[Extrait fourni]
┌──

Les gros V8 américains

Jim Stokes Workshops Limited est une entreprise britannique spécialisée dans la restauration, la reconstruction et l’entretien de voitures de collection, comme les Alfa Romeo 8C des années 1930, par exemple. Pour reconstruire les moteurs à l’identique, cette société a investi dans trois centres d’usinage verticaux CNC Haas. Jim Stokes, propriétaire de l’entreprise, effectue une comparaison très pertinente entre ces machines et les moteurs, en les appelant «les gros V8 américains, splendides et fonctionnels».
Depuis ses débuts il y a plus de trente ans et en tant que très petite entreprise, Jim Stokes Workshops Ltd (Groupe JSW) n’a cessé de se développer au fil des années, pour compter aujourd’hui cinq unités de production spacieuses implantées sur une zone industrielle de Waterlooville, Hampshire (Royaume-Uni). La société emploie une équipe de cinquante personnes, dont de nombreux techniciens spécialisés dans l’un des plus originaux secteurs de l’ingénierie automobile.

└──

[Consigne A] Reportez chacune des lignes des entrées qui contient la chaîne « from ».
L'extrait et les entrées proviennent de sources distinctes.

[Entrées fournies]
┌──

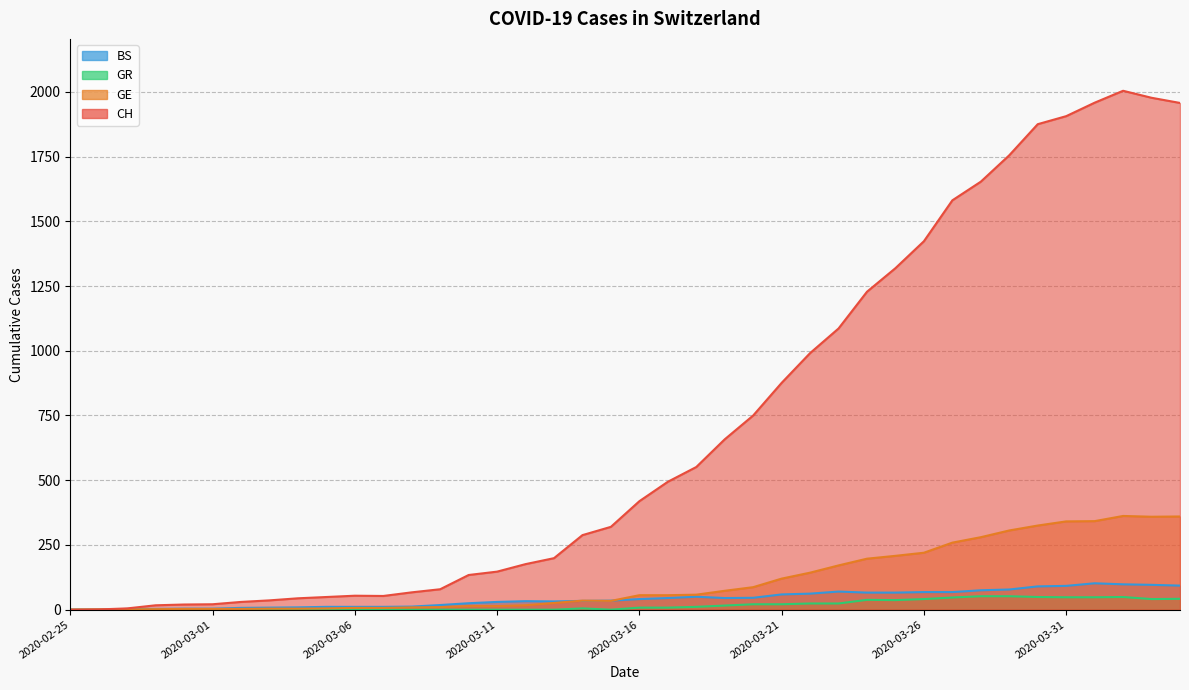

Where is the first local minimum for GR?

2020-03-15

└──
┌──

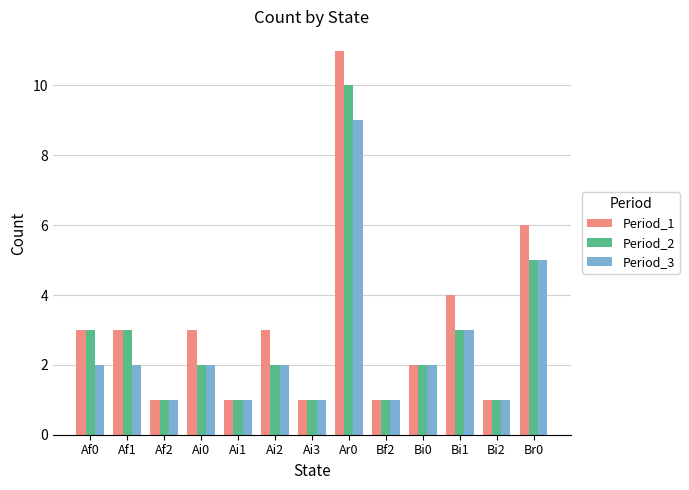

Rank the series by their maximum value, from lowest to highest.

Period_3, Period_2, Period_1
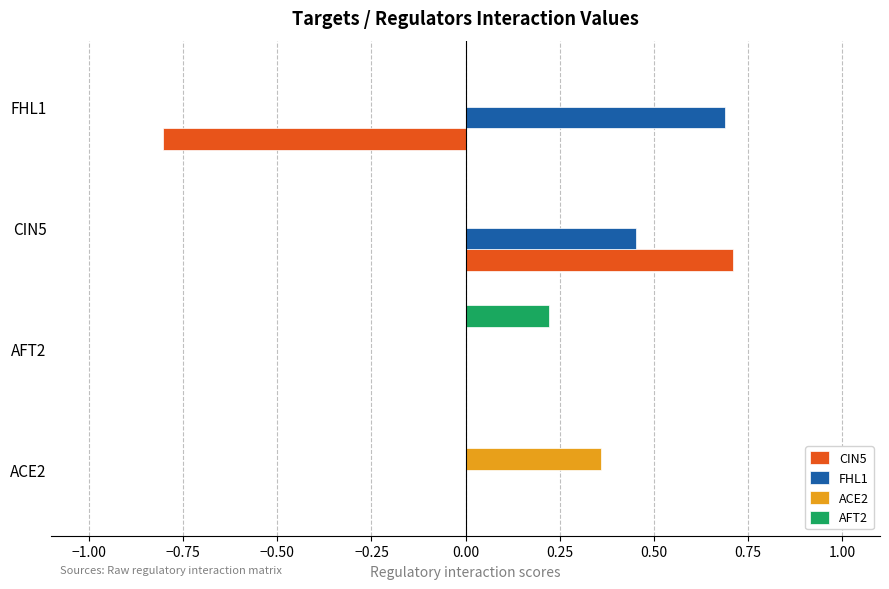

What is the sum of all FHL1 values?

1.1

└──

[Consigne B] Dressez la liste de tous les noms de lieux géographiques cités dans l'extrait consacré à l'entreprise Jim Stokes Workshops.

[Réponse rédigée A]
Rank the series by their maximum value, from lowest to highest.

[Réponse rédigée B] Waterlooville, Hampshire, Royaume-Uni